I’m sure she’s just dying to empty her piggy bank of pennies and send them right along.

Clearly, they didn’t know this name in their database belongs to a six-year-old first grader who would prefer to spend her money on fun-shaped erasers and colorful pens at the school book fair next week.

That’s because it wasn’t a personal message.

It was business, just business.  She was a name on a computer screen that ended up as a name on a form letter.

In a world of catalogs and bills, form letters and political mailers, opening the mail box and finding a handwritten note from a friend surprises us.  It’s the rare joy of thoughtfulness and kindness in a mostly business society.

So sometimes we think that our God is a mostly business God, too: That somehow He just pushes His agenda on us without concern for our feelings or best interest.

Or perhaps we think that He’s juggling so many crises–wars and famines and terror—and how could He have time for anything else?  And the people, so many people, how could He possibly care about one little insignificant individual like me?

Maybe we feel like little more than a typewritten name on a divine form letter.

Yet in a mostly business world, we have an amazingly personal God.

He calls us by name and knows our innermost thoughts, saw us in our mother’s wombs and designed a plan for us from the beginning. 

He was not a Savior from afar, but God who walked among us, suffered among us, and knows what it is like to live out life in this world.

This was His reminder to the nation of Israel as they stood on the edges of the Promised Land, a people wandering long and whose last memory of a “home” was a land of slavery.

God said:

So be strong and courageous! Do not be afraid and do not panic before them. For the Lord your God will personally go ahead of you. He will neither fail you nor abandon you….Do not be afraid or discouraged, for the Lord will personally go ahead of you. He will be with you; he will neither fail you nor abandon you” (Deut. 31:6, 8).

He didn’t set them on a path and then abandon them to the journey.  God was personally with them, personally going before them, personally concerned about them.

And for Joshua, the newly appointed leader of this wayward and difficult people, God’s message was specific and consistent.

It began with God’s instruction to Moses on how to hand over of the staff to his protege, not with lectures and correction, but with encouragement:

Instead, your assistant, Joshua son of Nun, will lead the people into the land. Encourage him, for he will lead Israel as they take possession of it (Deut. 1:38).  Instead, commission josh1,9Joshua and encourage and strengthen him, for he will lead the people across the Jordan. He will give them all the land you now see before you as their possession (Deut. 3:28).

God repeats the message again and again, relentlessly, not just through Moses, but with His very own words—“be strong and courageous…Do not be afraid or discouraged, for the Lord your God is with you wherever you go” (Joshua 1:9).

God didn’t have to say that.  He could have issued commands from afar, distant and cold.

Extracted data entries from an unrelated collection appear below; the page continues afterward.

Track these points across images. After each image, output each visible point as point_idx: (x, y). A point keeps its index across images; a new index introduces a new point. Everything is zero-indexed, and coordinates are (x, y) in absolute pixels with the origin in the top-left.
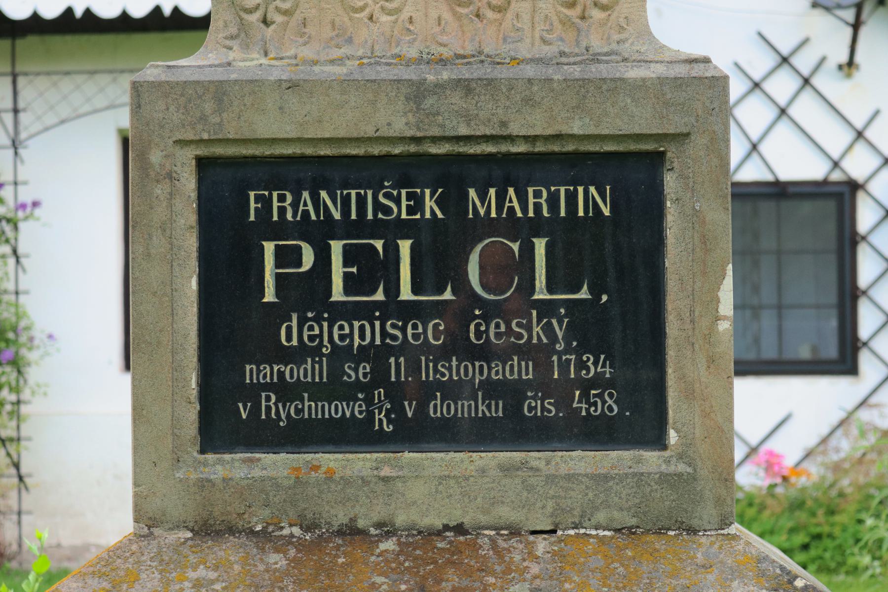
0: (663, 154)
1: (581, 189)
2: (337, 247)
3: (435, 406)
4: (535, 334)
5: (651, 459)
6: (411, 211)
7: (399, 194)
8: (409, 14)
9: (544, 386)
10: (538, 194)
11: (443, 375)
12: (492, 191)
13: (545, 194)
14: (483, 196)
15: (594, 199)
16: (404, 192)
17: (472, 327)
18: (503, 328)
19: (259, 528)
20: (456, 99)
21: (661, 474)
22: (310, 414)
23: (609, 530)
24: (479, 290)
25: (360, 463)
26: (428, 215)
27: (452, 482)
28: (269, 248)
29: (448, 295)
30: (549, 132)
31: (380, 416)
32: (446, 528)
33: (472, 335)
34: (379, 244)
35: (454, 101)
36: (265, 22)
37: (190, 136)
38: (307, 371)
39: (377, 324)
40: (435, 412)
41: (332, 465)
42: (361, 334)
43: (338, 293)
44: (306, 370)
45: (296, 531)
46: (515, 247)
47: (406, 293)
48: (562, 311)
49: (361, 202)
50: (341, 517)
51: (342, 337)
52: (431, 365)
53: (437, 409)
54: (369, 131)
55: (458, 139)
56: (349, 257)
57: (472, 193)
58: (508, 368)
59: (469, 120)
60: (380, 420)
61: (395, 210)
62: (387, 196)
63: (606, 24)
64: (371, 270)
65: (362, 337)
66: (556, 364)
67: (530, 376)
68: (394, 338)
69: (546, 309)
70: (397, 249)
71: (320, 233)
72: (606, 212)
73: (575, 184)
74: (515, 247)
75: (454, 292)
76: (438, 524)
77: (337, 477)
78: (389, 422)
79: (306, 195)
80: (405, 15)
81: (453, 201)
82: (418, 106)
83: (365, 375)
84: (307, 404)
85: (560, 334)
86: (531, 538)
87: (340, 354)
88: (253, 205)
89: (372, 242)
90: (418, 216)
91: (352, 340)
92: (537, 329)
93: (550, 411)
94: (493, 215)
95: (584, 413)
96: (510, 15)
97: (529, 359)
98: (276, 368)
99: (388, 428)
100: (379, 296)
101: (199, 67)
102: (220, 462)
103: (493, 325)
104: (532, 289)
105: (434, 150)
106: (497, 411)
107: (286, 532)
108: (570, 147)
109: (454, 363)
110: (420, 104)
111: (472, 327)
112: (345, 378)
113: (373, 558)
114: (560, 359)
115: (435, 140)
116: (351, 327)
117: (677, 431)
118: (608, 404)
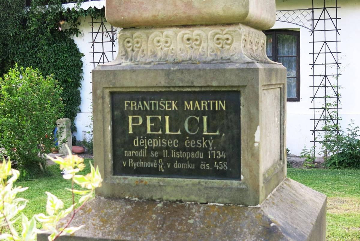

But God knew Joshua personally. He knew exactly how it felt to step into Moses’s gigantic sandals.  He knew just how high those walls of Jericho were and how much courage it would take to command the people.

God knew the one message that Joshua personally needed to hear, not once, but repeatedly: Do not be afraid.

This is the blessing for us, incredible as it is, as hard as it is at times to feel with our emotions:

God knows us personally, too.  He knows exactly what obstacles we’ll encounter and the precise insecurities and fears that will beat down our faith.  He knows the days we walk weary and the nights we flop into bed discouraged.  He knows the immensity of the need and how insufficient our provisions appear.

And He “will personally go ahead for you.  He will neither fail nor abandon you….” so do not be afraid.

That’s not a business slogan.  That’s a personal guarantee.